11 The authorities support the following propositions, in my view. First, a mere family, personal or business relationship (including that of a retainer as an investigator), even of a kind that might reasonably cause an expectation of lack of impartiality, is insufficient of itself to lead to rejection of expert evidence. Secondly, and exceptionally, there may be additional factors which justify rejection on the ground of clear lack of capacity to bring the requisite degree of impartiality to the expert’s reasons, either because the evidence is then inadmissible or in the exercise of the court’s discretion. In my opinion, that an expert witness is or was an employee of the party retaining the expert, has investigated the matter prior to commencement of proceedings, and has recommended that proceedings be taken, are insufficient factors, of themselves, to lead to rejection of the expert’s evidence.
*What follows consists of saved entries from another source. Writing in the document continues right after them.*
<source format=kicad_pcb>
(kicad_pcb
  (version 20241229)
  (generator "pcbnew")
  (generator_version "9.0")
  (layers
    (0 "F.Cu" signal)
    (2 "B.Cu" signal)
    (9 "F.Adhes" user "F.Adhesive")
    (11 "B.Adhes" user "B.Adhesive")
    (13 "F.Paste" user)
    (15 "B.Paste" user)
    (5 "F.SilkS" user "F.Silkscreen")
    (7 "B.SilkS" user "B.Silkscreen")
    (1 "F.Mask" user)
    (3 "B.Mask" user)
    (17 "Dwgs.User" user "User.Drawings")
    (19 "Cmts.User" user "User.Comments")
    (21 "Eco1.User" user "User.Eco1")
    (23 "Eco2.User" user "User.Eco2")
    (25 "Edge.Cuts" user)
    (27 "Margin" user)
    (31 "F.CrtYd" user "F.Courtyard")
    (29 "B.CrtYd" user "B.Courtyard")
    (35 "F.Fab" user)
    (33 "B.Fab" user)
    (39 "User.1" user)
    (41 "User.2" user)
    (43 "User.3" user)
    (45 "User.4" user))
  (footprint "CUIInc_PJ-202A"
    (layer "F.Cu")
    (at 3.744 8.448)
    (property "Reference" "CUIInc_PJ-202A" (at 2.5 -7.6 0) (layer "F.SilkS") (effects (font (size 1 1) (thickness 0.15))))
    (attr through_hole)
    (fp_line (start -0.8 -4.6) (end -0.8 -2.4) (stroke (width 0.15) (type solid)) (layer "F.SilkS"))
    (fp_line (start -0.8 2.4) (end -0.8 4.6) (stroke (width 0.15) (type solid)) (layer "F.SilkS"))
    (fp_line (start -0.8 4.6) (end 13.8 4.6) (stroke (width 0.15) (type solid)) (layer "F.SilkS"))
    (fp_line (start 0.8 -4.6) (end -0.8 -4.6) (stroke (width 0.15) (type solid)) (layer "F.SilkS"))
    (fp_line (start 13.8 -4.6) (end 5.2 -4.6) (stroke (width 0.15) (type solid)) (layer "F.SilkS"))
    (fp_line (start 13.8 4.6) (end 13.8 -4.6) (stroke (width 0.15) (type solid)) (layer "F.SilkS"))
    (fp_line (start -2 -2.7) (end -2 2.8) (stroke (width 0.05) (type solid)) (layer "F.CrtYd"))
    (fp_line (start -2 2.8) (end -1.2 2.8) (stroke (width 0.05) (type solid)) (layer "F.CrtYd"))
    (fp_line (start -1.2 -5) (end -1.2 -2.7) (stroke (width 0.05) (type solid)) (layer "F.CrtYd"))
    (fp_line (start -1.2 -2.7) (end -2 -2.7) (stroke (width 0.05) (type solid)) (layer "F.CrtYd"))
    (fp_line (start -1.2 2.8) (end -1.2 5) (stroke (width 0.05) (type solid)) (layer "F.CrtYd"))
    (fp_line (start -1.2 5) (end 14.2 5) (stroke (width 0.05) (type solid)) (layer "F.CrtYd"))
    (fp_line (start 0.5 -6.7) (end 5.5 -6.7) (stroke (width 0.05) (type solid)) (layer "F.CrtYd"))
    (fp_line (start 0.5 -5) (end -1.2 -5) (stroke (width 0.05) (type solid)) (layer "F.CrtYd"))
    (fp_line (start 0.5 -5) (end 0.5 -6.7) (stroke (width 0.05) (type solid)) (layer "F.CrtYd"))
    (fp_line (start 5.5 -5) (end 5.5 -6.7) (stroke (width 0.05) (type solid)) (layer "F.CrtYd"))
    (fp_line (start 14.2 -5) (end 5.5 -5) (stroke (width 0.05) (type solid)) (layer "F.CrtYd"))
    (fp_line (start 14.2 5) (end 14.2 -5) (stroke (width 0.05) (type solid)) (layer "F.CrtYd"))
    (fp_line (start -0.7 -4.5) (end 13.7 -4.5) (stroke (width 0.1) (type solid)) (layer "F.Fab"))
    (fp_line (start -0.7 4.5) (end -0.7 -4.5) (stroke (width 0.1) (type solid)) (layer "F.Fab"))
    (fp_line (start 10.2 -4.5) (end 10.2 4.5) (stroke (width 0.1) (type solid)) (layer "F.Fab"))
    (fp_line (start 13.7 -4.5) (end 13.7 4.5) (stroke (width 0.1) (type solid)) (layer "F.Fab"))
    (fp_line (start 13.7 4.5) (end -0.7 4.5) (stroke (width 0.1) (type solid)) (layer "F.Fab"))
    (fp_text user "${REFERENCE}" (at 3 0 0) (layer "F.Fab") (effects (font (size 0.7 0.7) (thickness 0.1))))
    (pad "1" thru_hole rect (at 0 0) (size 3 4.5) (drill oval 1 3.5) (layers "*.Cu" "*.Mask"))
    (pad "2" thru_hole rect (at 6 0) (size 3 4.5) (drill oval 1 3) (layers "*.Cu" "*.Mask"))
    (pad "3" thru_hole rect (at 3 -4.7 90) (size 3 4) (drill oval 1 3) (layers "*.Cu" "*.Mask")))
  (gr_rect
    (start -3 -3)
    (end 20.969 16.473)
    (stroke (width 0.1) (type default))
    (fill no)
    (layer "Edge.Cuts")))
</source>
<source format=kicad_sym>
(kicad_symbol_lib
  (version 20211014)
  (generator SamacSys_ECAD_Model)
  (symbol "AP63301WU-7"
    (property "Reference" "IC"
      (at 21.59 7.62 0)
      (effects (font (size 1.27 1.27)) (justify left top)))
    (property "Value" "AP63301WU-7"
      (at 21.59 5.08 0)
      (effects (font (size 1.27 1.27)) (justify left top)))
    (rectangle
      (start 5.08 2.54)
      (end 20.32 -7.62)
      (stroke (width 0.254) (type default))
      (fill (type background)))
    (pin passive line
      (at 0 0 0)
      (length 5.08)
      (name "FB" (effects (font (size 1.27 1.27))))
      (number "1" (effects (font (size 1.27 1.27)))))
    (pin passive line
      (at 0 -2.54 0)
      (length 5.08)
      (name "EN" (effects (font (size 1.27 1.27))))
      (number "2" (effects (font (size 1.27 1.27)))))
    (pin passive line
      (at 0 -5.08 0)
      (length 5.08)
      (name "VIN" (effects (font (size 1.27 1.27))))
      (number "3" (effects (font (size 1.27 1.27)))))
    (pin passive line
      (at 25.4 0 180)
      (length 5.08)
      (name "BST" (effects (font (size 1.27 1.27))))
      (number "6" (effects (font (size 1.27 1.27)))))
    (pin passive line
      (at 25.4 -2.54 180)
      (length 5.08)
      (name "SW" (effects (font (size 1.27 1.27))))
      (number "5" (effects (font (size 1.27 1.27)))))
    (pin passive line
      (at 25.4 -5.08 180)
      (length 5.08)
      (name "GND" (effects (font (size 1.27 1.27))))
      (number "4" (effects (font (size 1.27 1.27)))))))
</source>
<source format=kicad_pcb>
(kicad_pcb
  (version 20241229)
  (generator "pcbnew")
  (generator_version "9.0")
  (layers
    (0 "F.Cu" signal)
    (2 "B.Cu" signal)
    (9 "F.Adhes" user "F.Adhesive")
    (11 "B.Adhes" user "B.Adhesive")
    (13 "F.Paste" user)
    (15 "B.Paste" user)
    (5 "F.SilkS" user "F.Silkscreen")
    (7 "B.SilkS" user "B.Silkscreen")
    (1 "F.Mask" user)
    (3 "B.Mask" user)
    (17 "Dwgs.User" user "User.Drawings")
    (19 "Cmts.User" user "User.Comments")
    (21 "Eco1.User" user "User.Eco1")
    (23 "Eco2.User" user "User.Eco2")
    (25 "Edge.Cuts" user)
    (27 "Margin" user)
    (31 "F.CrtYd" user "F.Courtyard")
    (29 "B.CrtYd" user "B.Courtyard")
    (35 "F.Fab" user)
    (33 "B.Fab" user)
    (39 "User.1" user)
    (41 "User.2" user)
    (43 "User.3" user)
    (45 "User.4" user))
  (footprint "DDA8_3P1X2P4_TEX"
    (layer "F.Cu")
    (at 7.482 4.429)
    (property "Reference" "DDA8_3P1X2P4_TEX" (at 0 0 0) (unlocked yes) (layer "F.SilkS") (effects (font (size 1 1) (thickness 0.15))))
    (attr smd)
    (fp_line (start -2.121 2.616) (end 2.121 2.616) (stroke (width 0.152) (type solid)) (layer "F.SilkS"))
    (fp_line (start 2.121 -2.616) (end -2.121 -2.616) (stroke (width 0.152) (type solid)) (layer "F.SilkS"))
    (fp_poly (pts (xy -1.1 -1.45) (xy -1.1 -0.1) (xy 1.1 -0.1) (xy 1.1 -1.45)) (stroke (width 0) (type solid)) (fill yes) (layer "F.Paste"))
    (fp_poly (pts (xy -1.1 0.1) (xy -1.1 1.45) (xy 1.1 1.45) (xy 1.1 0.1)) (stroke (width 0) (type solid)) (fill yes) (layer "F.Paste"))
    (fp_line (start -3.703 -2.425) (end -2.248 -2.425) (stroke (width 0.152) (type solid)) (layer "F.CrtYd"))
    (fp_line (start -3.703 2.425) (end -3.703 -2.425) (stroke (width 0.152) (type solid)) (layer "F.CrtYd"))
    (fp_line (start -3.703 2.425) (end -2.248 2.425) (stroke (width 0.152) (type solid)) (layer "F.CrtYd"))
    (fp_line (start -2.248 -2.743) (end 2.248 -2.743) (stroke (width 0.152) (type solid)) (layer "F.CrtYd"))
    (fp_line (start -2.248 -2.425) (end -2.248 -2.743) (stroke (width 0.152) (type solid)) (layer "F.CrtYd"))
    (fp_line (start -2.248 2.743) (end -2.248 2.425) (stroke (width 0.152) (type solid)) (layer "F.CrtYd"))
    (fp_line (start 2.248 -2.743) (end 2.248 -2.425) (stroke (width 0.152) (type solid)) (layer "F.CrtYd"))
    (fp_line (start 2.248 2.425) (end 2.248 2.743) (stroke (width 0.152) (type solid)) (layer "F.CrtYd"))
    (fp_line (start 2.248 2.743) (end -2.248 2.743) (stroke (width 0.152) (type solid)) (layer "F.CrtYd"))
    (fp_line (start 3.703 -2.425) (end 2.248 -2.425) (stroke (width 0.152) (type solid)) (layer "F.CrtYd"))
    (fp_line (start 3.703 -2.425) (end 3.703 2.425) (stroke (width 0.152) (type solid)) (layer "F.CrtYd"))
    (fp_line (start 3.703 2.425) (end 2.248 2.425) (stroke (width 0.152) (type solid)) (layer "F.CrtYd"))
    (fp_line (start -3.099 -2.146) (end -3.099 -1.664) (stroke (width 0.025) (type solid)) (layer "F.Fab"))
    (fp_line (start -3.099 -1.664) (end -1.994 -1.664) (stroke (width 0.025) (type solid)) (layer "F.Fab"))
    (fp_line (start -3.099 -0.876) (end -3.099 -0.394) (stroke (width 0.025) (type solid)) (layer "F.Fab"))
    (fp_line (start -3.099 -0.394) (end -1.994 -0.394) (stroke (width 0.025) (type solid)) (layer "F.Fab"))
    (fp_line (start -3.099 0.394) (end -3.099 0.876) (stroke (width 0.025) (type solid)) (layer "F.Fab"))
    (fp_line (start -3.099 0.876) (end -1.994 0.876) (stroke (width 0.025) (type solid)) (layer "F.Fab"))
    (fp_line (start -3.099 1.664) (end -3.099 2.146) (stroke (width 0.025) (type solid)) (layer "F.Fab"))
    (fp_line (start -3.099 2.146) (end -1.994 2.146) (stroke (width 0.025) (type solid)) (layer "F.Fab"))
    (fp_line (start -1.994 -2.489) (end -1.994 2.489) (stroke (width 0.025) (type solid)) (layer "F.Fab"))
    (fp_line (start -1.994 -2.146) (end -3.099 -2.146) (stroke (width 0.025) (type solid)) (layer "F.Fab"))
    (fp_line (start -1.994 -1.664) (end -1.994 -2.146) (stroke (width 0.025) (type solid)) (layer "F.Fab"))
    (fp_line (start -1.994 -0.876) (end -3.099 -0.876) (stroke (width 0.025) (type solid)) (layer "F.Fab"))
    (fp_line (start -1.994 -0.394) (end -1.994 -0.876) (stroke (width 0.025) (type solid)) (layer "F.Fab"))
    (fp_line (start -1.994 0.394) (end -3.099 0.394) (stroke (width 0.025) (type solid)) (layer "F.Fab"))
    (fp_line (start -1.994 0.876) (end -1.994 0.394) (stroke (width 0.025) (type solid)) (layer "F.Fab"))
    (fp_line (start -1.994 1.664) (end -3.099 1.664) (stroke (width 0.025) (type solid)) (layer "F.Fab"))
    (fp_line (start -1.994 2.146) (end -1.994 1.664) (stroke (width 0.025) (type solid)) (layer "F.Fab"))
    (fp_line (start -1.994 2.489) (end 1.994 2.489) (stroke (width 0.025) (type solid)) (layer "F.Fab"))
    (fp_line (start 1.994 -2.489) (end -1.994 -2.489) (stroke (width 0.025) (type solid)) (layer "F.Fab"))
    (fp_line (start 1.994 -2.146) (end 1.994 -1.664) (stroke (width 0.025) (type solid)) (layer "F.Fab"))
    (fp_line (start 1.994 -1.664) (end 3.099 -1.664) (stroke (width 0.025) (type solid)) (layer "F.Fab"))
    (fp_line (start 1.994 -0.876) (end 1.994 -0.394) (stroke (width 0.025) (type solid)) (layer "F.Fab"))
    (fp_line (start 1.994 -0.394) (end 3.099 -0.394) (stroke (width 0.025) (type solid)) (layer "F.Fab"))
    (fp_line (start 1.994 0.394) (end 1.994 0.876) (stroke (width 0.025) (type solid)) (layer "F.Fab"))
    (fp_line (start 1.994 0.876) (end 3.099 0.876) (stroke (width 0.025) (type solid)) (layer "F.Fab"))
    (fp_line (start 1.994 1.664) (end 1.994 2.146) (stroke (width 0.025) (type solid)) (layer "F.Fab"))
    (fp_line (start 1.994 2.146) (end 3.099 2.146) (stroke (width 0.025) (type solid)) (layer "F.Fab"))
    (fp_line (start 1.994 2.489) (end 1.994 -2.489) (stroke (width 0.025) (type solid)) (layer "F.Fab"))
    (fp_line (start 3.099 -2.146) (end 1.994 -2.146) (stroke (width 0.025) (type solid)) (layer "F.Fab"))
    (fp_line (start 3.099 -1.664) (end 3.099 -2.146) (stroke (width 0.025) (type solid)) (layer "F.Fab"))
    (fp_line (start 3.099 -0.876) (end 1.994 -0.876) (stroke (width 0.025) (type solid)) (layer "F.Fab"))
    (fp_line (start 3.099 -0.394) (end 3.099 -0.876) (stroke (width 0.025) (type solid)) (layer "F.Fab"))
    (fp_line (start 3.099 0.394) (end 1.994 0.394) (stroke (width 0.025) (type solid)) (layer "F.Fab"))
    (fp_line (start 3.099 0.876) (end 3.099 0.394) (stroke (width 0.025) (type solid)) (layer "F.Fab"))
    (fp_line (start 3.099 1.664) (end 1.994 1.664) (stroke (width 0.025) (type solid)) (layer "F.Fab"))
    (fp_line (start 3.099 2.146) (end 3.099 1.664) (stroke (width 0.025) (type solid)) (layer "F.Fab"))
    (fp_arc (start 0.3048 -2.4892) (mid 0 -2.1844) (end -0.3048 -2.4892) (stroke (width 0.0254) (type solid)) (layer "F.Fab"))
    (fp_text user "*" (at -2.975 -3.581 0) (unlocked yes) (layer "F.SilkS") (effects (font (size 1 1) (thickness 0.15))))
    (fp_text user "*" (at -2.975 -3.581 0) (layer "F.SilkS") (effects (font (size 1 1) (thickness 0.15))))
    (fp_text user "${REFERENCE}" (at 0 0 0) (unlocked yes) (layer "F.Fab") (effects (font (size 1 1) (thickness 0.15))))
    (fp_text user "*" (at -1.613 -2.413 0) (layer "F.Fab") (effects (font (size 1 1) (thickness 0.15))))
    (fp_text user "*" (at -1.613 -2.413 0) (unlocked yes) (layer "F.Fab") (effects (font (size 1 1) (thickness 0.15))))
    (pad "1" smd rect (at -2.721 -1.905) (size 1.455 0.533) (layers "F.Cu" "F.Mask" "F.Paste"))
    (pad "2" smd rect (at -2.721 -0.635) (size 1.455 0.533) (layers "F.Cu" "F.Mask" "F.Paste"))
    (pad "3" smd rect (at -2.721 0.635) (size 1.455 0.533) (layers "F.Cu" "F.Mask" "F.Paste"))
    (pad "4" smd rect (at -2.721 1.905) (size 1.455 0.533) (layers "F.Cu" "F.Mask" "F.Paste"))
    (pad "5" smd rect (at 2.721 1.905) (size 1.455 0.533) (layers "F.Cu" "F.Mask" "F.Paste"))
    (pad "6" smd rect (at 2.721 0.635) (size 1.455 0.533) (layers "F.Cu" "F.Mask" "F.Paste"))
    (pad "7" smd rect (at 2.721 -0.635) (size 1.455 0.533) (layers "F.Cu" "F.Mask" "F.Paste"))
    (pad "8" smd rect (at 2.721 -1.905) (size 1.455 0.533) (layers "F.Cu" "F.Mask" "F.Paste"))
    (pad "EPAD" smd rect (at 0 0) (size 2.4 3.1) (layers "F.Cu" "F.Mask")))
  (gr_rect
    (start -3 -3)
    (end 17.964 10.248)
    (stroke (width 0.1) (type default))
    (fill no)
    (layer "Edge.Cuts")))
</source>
That is the present case.

12 ASIC v Rich, the facts of which are analogous to the present case, was not drawn to the attention of Lloyd J in Willoughby City Council v Transport Infrastructure Development Corporation (No 2). The latter case may be explained on the basis of the existence of factors additional to the employer/employee relationship which, in conjunction with that relationship, so clearly demonstrated that the expert had adopted the role of an advocate that there was no doubt that the expert was incapable of bringing the requisite degree of impartiality to the expert’s evidence. That is not this case. The evidence on which the defendant relies referred to at [3] above cannot be characterised in that way.

13 Accordingly, the objection is overruled.